>>
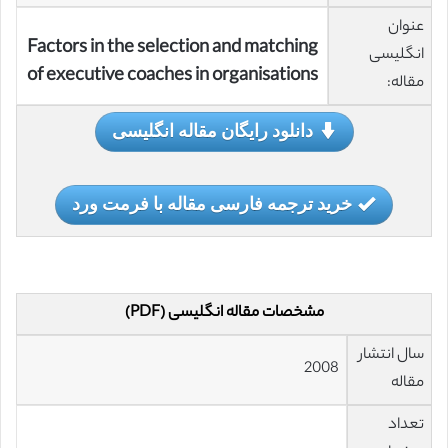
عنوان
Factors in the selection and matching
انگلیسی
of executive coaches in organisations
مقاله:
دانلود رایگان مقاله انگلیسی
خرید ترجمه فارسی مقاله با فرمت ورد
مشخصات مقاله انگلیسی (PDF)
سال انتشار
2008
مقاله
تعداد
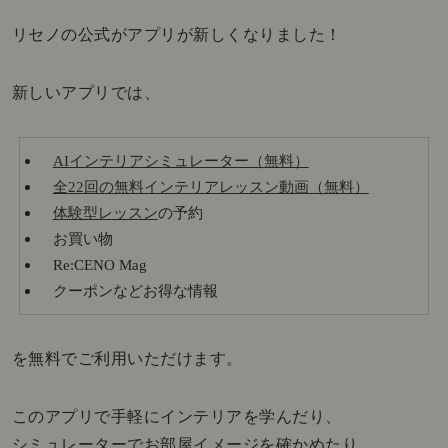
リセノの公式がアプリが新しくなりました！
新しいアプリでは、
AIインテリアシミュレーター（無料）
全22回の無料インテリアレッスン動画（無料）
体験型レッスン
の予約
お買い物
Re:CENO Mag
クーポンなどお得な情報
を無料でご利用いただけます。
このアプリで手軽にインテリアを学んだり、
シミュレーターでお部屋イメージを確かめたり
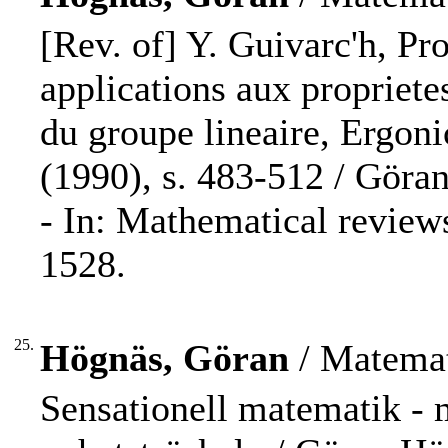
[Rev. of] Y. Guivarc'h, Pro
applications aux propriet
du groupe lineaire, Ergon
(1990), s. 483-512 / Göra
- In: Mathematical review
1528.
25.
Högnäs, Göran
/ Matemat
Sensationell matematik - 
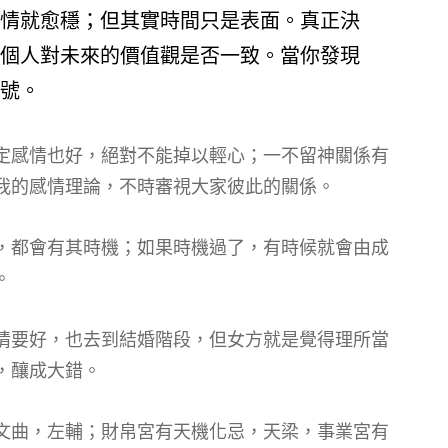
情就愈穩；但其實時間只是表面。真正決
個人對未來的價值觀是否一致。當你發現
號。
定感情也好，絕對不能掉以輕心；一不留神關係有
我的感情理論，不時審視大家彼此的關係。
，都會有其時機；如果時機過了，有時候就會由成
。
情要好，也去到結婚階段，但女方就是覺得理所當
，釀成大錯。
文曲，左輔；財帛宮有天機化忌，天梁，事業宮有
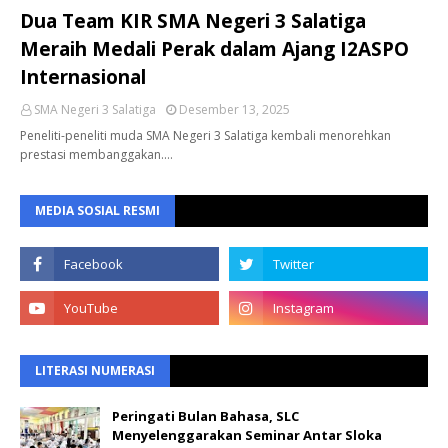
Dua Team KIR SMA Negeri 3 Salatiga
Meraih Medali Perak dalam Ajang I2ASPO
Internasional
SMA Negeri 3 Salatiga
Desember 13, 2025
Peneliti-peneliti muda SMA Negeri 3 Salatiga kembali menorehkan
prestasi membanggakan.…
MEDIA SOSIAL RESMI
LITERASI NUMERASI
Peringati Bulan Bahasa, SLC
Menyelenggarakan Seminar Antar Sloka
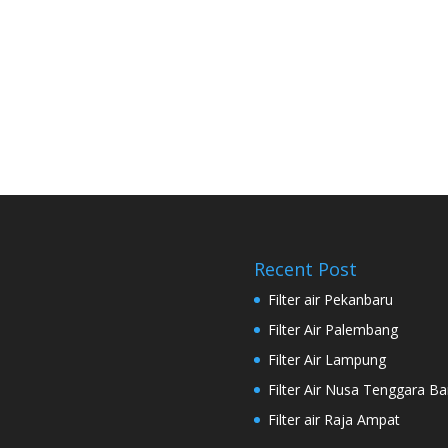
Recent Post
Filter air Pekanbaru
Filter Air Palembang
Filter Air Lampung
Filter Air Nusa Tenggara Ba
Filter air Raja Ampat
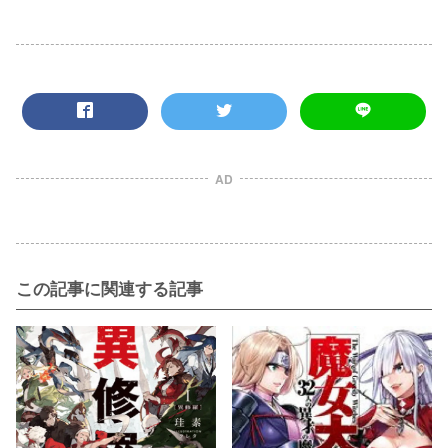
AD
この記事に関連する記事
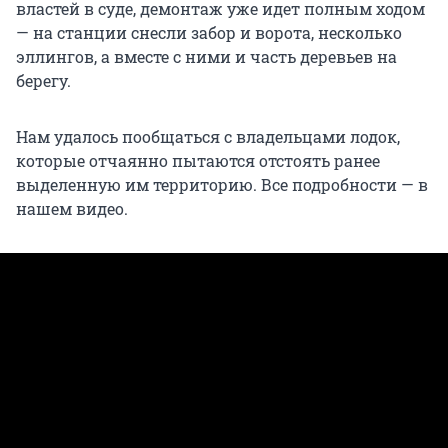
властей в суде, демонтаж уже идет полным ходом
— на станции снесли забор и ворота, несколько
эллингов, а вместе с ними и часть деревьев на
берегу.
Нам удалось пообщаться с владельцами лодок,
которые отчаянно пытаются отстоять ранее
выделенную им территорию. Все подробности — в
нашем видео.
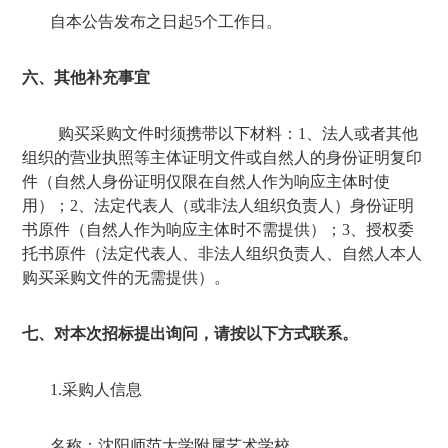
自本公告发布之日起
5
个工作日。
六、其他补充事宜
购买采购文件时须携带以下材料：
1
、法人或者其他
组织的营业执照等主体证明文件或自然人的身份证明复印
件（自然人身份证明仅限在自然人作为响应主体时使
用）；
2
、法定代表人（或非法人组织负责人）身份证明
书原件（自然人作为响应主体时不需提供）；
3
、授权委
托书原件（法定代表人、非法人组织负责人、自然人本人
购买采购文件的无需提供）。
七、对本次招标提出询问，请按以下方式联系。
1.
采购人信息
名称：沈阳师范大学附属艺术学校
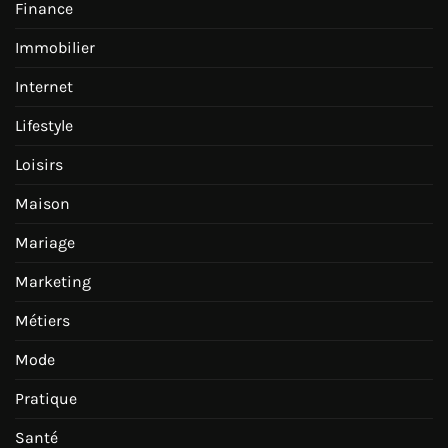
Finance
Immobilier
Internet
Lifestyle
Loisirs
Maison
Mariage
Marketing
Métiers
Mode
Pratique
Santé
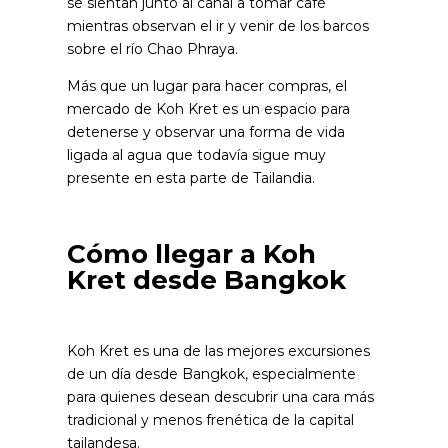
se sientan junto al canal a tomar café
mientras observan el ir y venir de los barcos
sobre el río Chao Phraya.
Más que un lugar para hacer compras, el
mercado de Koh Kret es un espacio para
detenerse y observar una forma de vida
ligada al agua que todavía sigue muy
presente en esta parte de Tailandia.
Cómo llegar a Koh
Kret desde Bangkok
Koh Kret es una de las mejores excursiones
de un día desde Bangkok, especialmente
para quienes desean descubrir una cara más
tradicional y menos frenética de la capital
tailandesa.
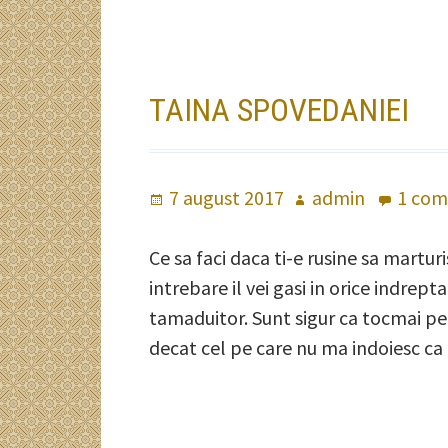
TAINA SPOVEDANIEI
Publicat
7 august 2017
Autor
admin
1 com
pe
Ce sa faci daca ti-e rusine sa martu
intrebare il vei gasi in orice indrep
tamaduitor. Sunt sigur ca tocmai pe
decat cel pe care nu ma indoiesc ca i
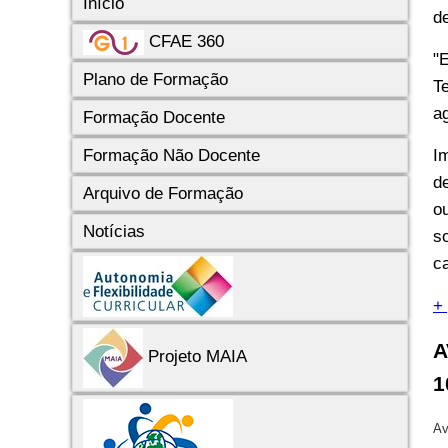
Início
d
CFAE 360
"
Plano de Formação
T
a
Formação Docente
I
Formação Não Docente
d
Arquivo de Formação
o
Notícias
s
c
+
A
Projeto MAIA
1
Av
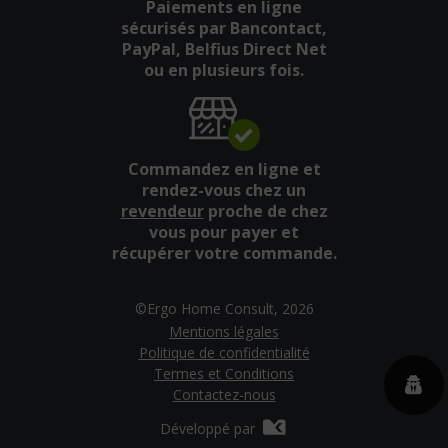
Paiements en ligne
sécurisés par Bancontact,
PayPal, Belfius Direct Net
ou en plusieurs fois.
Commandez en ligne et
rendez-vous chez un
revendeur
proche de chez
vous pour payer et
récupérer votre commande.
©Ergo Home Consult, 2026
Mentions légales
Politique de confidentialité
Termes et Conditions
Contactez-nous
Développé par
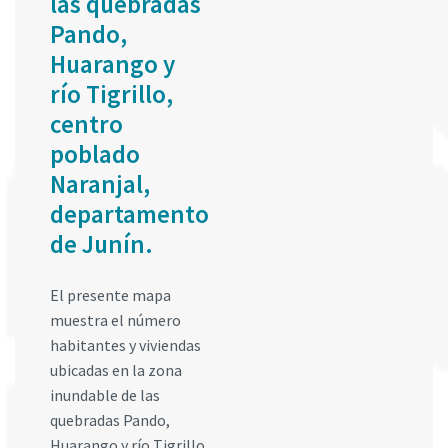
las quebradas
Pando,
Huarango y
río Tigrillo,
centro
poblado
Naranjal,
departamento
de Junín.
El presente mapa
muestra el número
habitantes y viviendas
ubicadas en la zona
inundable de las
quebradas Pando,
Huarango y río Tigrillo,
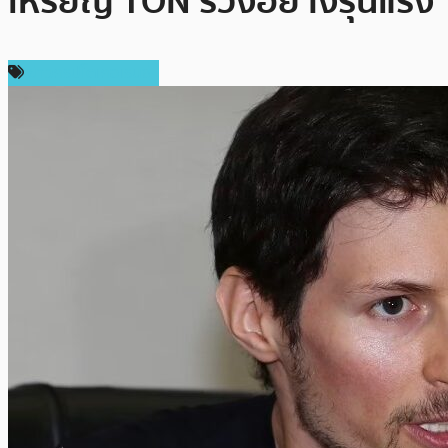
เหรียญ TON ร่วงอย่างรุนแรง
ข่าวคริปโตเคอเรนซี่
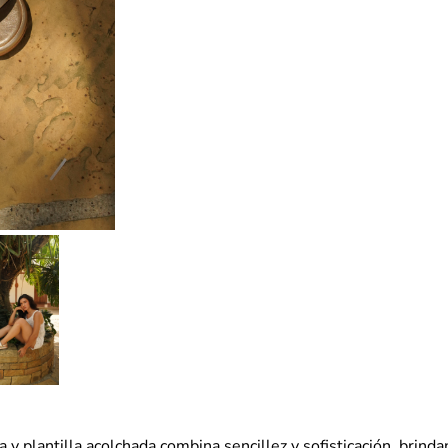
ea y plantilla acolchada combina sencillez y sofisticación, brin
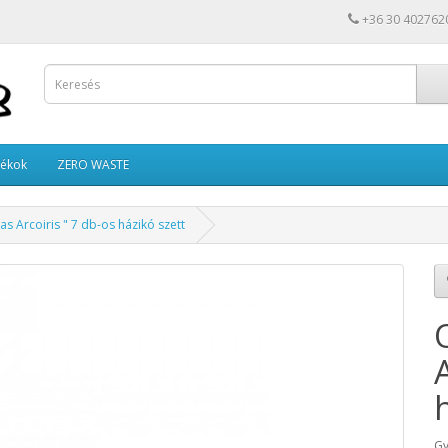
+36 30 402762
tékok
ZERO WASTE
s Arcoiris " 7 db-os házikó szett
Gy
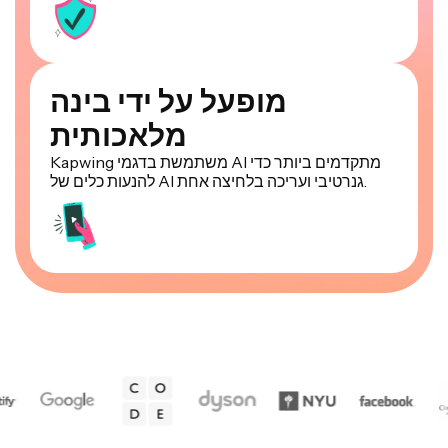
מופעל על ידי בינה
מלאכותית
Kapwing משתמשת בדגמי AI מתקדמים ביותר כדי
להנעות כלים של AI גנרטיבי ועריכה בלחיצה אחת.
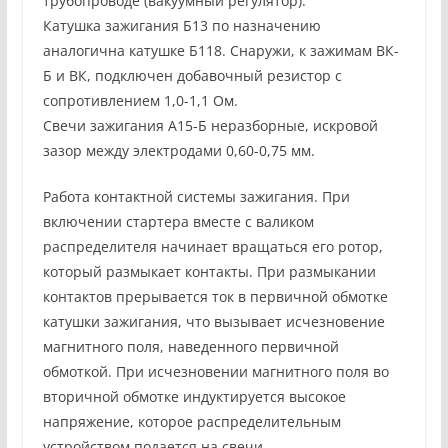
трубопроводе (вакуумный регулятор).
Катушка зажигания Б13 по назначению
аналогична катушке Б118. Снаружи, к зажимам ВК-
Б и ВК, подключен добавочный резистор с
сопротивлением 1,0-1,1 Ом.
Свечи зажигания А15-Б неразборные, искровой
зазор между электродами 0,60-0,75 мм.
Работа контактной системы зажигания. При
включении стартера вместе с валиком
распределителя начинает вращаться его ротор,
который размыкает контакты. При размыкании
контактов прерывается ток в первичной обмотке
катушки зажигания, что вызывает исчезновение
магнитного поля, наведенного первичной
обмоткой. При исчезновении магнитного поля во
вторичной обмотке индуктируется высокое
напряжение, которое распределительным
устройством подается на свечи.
<<
◆ Directive
Show each line of the records above that contains the word "Salatiga", matching case exactly.

◆ Finished exercise
Dua Team KIR SMA Negeri 3 Salatiga
SMA Negeri 3 Salatiga
Peneliti-peneliti muda SMA Negeri 3 Salatiga kembali menorehkan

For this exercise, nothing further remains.